▶ **PROVIDED INFORMATION**:
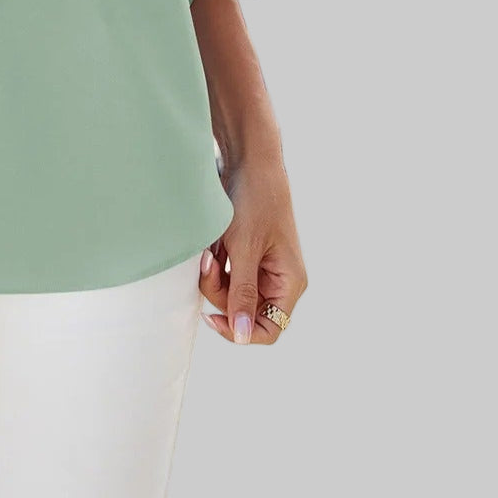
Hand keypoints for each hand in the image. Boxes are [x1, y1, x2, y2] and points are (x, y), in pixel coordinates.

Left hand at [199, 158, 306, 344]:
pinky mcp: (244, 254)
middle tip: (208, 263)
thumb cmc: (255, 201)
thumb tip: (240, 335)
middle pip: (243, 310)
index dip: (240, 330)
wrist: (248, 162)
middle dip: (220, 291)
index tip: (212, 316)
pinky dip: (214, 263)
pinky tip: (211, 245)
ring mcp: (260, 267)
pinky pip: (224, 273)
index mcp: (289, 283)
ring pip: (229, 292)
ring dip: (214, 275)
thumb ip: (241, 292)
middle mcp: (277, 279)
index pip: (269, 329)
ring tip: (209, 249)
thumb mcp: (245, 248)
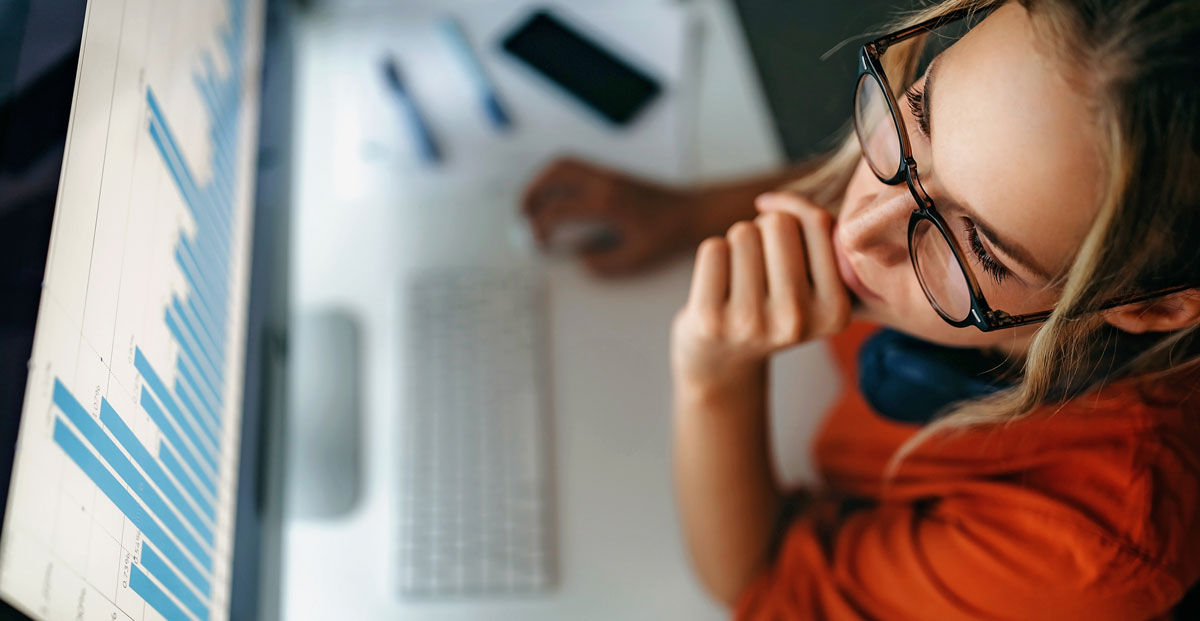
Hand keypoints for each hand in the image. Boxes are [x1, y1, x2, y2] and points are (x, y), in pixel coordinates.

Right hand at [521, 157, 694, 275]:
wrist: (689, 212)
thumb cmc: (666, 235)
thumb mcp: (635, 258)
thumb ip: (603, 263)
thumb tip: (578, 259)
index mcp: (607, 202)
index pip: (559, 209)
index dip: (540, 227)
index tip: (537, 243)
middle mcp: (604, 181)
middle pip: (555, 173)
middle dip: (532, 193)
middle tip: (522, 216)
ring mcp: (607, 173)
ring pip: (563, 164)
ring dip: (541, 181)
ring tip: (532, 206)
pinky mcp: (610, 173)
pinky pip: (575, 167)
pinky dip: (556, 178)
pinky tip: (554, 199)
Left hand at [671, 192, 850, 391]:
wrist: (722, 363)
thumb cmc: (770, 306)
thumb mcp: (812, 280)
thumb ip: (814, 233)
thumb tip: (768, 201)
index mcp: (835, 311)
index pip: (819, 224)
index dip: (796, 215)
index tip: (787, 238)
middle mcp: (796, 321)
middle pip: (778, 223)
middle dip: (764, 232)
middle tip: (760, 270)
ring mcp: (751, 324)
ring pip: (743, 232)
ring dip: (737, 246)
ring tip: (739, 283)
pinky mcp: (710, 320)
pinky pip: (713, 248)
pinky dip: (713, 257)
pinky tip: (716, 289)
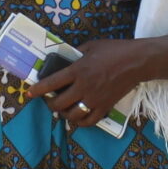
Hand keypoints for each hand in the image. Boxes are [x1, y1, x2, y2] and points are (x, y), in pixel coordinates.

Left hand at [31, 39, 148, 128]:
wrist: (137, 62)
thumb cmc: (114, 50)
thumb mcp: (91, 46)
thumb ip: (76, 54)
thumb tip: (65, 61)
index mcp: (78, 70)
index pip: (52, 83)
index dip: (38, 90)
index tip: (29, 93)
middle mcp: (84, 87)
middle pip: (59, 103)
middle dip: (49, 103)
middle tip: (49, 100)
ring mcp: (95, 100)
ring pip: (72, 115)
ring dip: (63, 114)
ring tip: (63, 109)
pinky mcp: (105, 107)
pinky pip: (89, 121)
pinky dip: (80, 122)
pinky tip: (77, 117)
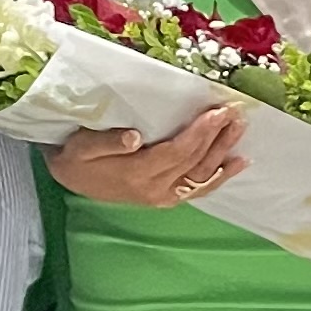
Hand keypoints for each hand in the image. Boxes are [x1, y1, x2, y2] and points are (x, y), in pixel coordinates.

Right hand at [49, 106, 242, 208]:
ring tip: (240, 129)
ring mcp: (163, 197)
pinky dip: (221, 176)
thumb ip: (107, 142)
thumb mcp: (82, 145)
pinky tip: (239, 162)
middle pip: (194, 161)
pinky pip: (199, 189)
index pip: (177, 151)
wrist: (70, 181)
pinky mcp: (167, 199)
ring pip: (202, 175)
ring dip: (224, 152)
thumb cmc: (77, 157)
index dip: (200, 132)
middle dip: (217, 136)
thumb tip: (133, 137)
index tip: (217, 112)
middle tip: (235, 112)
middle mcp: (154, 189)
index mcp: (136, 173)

--

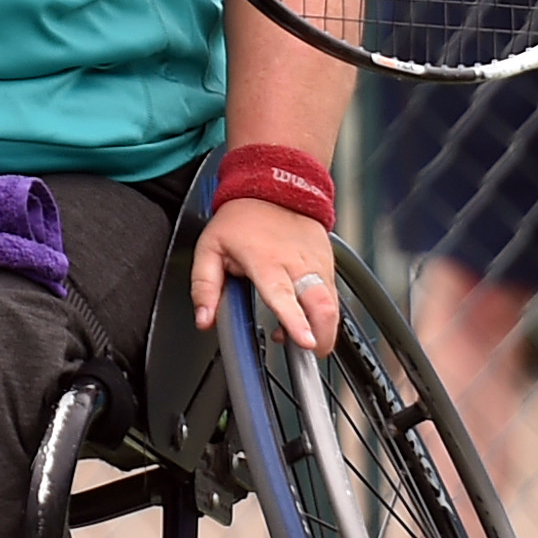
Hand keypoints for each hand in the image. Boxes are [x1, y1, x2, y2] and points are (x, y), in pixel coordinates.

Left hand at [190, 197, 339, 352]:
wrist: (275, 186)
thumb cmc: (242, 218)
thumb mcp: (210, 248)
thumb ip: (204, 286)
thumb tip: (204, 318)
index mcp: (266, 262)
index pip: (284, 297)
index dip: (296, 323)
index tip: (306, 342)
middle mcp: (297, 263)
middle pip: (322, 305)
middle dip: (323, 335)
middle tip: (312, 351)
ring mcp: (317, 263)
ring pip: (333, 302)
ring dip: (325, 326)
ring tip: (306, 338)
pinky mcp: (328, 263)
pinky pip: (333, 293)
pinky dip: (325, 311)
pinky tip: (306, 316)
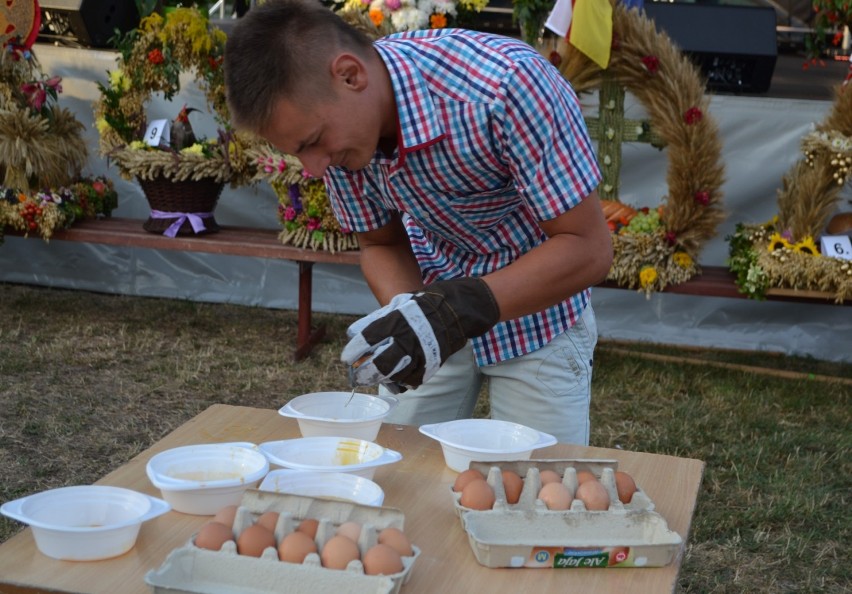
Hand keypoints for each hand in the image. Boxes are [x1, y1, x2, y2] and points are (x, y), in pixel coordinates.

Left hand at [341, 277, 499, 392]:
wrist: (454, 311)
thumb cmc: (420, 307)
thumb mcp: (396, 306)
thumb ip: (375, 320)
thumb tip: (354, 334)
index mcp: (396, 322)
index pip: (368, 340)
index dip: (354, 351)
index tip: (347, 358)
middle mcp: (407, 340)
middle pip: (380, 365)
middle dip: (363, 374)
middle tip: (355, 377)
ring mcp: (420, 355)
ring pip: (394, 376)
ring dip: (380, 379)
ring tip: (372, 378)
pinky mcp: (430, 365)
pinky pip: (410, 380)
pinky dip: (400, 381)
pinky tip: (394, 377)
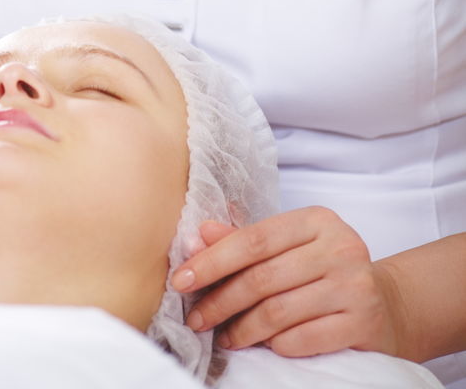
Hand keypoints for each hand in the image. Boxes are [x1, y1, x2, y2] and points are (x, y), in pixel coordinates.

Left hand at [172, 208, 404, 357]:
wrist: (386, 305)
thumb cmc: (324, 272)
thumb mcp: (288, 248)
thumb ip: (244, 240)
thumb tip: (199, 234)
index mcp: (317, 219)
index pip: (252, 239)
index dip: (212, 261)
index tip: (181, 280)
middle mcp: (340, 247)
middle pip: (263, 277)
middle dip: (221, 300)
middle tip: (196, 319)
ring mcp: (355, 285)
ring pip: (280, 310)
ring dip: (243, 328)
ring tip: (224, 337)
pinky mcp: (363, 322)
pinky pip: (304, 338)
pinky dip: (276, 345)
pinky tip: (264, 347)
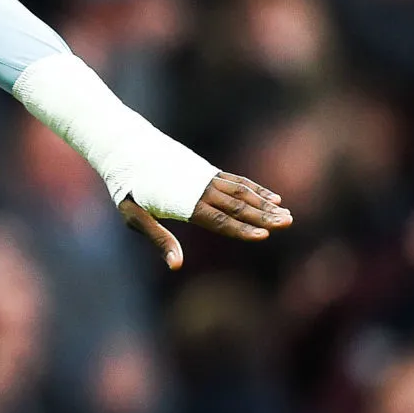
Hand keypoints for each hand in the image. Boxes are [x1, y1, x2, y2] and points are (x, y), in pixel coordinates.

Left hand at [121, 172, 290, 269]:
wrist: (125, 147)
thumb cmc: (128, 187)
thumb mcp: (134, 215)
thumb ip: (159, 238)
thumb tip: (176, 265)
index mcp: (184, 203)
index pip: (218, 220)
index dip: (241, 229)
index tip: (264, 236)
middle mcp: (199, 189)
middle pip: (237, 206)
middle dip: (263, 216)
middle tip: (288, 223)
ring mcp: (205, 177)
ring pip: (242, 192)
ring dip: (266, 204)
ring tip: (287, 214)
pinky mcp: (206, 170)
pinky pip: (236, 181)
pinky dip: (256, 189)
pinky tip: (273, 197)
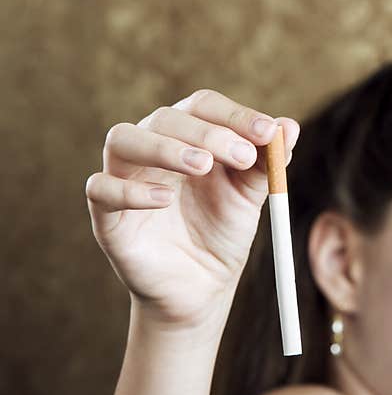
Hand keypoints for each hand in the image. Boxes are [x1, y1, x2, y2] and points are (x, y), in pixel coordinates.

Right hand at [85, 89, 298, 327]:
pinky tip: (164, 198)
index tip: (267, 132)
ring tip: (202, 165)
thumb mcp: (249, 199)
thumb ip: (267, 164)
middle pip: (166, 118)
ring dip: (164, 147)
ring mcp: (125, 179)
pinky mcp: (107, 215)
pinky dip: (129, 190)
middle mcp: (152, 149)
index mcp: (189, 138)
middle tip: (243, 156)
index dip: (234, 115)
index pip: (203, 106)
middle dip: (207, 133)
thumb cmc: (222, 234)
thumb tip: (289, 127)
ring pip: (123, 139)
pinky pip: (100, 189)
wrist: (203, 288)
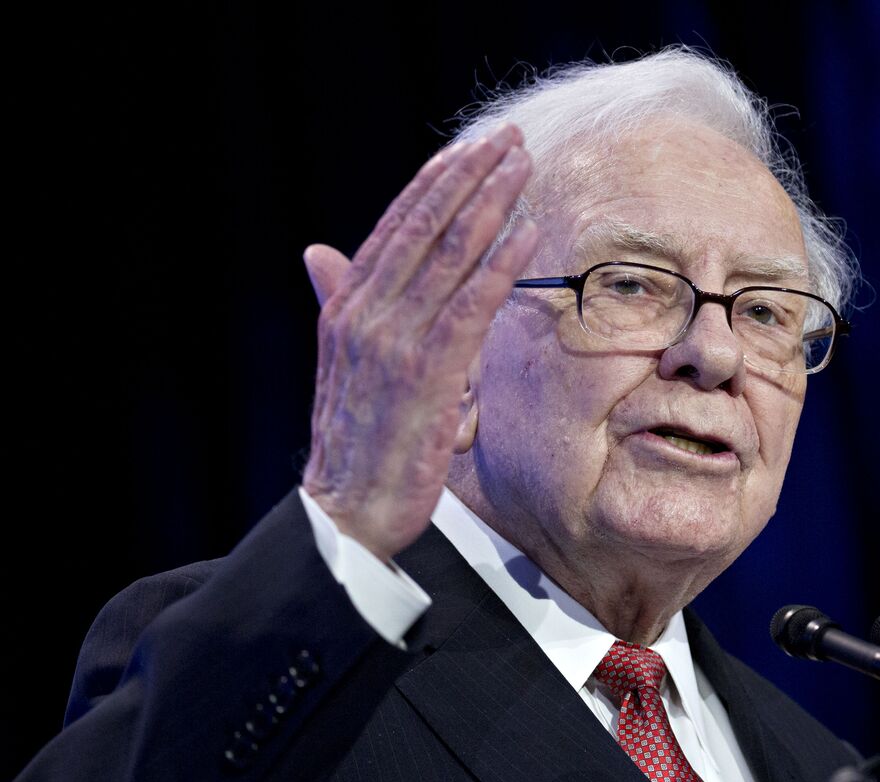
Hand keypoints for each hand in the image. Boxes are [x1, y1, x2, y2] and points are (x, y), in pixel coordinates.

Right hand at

==

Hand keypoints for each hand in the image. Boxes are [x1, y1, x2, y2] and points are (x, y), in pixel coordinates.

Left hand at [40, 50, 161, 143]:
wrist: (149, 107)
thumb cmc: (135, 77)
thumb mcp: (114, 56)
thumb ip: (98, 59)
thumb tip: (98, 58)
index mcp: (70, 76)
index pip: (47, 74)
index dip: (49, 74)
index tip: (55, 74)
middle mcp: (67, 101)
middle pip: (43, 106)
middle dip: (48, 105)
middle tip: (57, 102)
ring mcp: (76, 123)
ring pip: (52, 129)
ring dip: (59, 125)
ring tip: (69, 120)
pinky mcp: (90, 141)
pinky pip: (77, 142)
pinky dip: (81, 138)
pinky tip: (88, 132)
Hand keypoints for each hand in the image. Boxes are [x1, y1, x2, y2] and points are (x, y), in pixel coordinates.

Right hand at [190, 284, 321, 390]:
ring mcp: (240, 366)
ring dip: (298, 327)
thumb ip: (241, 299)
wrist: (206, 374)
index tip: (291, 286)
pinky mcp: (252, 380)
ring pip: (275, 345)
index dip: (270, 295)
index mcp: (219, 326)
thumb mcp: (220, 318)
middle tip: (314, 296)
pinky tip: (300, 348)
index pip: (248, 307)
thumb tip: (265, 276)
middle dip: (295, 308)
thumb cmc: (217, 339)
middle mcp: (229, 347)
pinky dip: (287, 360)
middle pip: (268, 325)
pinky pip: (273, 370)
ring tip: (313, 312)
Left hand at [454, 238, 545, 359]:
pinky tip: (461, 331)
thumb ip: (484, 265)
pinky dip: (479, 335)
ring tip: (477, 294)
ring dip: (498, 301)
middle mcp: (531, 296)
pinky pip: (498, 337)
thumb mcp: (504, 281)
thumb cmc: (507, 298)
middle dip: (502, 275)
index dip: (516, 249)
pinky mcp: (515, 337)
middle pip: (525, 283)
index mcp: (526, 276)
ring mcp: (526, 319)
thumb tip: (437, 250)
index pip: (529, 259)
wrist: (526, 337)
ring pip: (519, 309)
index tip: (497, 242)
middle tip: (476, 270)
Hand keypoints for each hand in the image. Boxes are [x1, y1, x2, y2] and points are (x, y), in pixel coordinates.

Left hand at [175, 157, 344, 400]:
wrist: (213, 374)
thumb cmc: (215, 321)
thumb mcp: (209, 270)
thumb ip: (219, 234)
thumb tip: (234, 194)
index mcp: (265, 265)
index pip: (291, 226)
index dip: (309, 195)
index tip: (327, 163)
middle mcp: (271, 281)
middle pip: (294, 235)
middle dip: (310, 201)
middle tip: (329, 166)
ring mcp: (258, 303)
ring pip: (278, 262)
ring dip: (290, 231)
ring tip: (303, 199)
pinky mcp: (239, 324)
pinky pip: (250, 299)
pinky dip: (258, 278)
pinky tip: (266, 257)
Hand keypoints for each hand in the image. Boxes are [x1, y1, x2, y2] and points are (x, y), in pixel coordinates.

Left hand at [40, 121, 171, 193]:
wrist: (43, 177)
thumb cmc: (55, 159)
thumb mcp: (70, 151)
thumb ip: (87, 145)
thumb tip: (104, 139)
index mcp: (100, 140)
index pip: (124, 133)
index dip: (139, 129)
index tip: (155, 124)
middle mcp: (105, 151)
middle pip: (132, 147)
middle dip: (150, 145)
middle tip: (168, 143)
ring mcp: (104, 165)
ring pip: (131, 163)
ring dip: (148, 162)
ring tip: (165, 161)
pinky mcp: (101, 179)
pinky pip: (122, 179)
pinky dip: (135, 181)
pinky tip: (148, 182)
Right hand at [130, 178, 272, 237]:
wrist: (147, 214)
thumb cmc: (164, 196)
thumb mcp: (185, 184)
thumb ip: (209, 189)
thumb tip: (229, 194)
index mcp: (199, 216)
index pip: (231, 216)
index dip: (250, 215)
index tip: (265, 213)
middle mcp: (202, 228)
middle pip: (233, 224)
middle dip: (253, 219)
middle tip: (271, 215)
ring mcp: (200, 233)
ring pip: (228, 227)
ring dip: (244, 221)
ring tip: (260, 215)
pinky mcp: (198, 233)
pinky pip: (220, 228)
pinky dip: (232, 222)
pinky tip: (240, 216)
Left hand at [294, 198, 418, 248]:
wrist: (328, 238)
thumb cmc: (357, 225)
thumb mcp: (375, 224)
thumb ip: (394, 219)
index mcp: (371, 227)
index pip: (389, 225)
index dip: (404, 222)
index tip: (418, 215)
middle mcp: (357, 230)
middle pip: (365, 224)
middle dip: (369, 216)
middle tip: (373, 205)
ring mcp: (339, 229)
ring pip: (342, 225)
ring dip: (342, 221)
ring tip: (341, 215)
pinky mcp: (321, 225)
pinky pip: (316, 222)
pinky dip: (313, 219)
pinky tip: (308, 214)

▶ **WHAT NEEDS TO BE DONE**: Copy only this part of the entries above: the line with "thumb mcp: (504, 281)", the line with "ring pip: (131, 163)", and the lines between, all exactly as written.

▶ **EXERCISE ANSWER**:
thumb mcp: (504, 281)
thumb cmc: (507, 298)
middle dip: (502, 275)
index dip: (516, 249)
pinky mcp: (515, 337)
middle pip: (525, 283)
index mcp: (526, 276)
ring mcp: (526, 319)
thumb tip: (437, 250)
index pip: (529, 259)
wrist: (526, 337)
ring pip: (519, 309)
index tip: (497, 242)
middle tip: (476, 270)
Hand keypoints for each hand in the image. Boxes are [x1, y1, x2, y2] and points are (x, y), in pixel coordinates.

Left hand at [175, 157, 344, 400]:
wrist: (213, 374)
thumb cmc: (215, 321)
thumb mcp: (209, 270)
thumb ip: (219, 234)
thumb tip: (234, 194)
index mcp: (265, 265)
index pip: (291, 226)
index dip: (309, 195)
index tip: (327, 163)
middle mcp: (271, 281)
middle pip: (294, 235)
middle dip: (310, 201)
middle tip: (329, 166)
ring mcp: (258, 303)
ring pip: (278, 262)
ring dip: (290, 231)
ring tip: (303, 199)
pinky mcp: (239, 324)
pinky pip: (250, 299)
pinky dip: (258, 278)
pinky tip: (266, 257)
Hand keypoints for each hand in the image. Boxes are [x1, y1, x2, y2] and points are (x, y), in pixel coordinates.

Left hand at [40, 121, 171, 193]:
wrist: (43, 177)
thumb cmc: (55, 159)
thumb mcp: (70, 151)
thumb ip: (87, 145)
thumb tip: (104, 139)
index mcp: (100, 140)
index pip: (124, 133)
index dip: (139, 129)
index tip: (155, 124)
middle mcp: (105, 151)
middle pip: (132, 147)
middle dip: (150, 145)
middle tip: (168, 143)
ring mcp: (104, 165)
ring pip: (131, 163)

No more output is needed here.